Mahjabeen Malik came to America for an escape and for support. While not everyone in the U.S. has welcomed her with open arms, the community she has created is exactly what she was looking for and makes her proud to call the U.S. home. In her story she shares why she left her roots and how she has planted new ones.
I came to America to save myself from the tyranny of political parties, male chauvinism and the feeling of helplessness due to the absence of support for women who are victims of sexual harassment. But I’ve learned that can’t entirely be escaped.

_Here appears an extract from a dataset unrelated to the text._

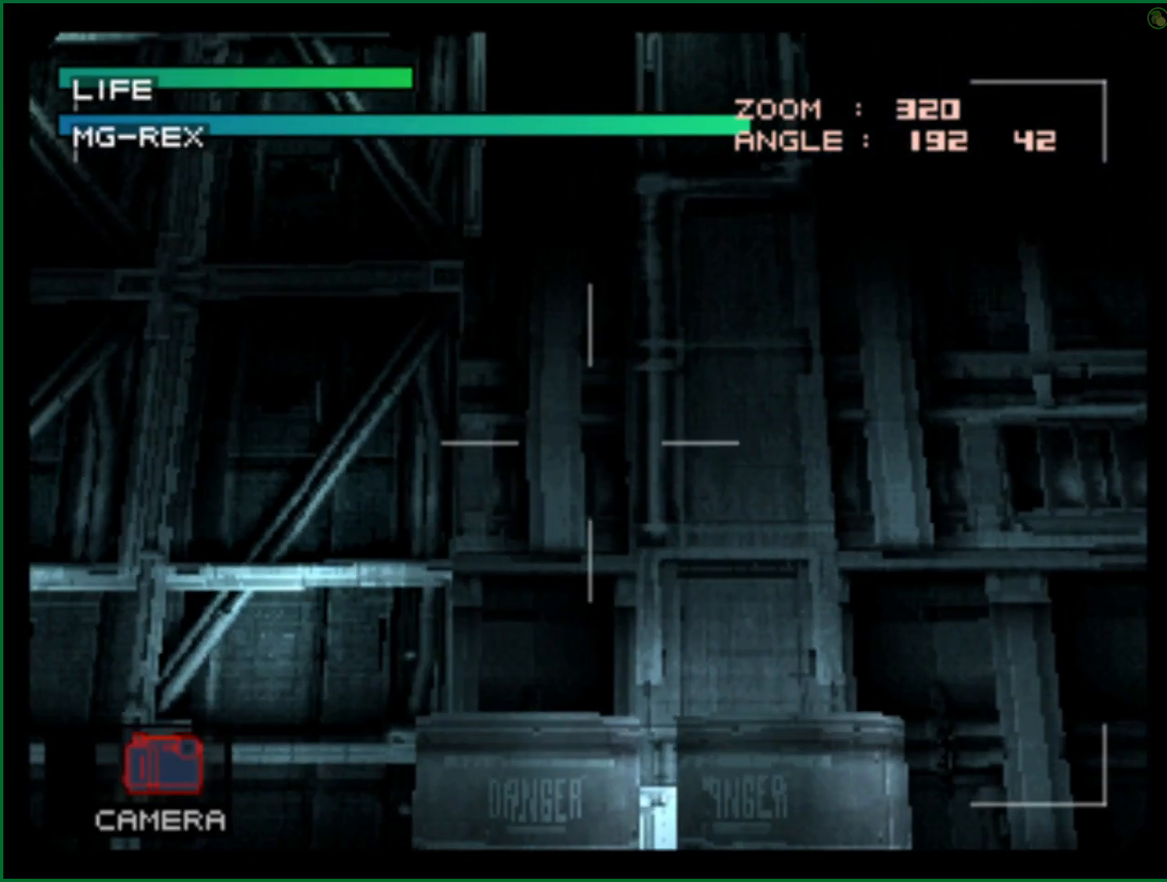
{"buttons": [], "left_stick": "center", "right_stick": "center", "button_events": [[167, "SQUARE", "down"], [250, "SQUARE", "up"]]}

I found Americans to be very supportive, very kind and very helpful. But discrimination exists no matter where you are. For years I have seen people get opportunities that I can’t. Receive funds that I am denied. I have faced discrimination at workplaces where the ethnic group in majority dictates and bullies others. In my experience, the white girls knew how to navigate through the course and reach their destination. The Spanish-speaking and Arab-speaking women had a lot of community support, but as a single Pakistani woman, living alone and trying to understand the new aspects of my lonely single life, I was hated, neglected by my own hijabi community.
I was supported by Indians and white American girls who stood up with me during 9/11 arguments, but no Islamic community stood up or came forward to help me or women like me. I am thankful to the Americans that helped me get through the difficult time. America is my country and I will serve it to my best.
I think the new generation of Muslim Americans is loyal to the country we call home, but the older generation holds some resentment. Discrimination may always exist in some way, but I’m thankful that this country has given me the support I didn’t have without it.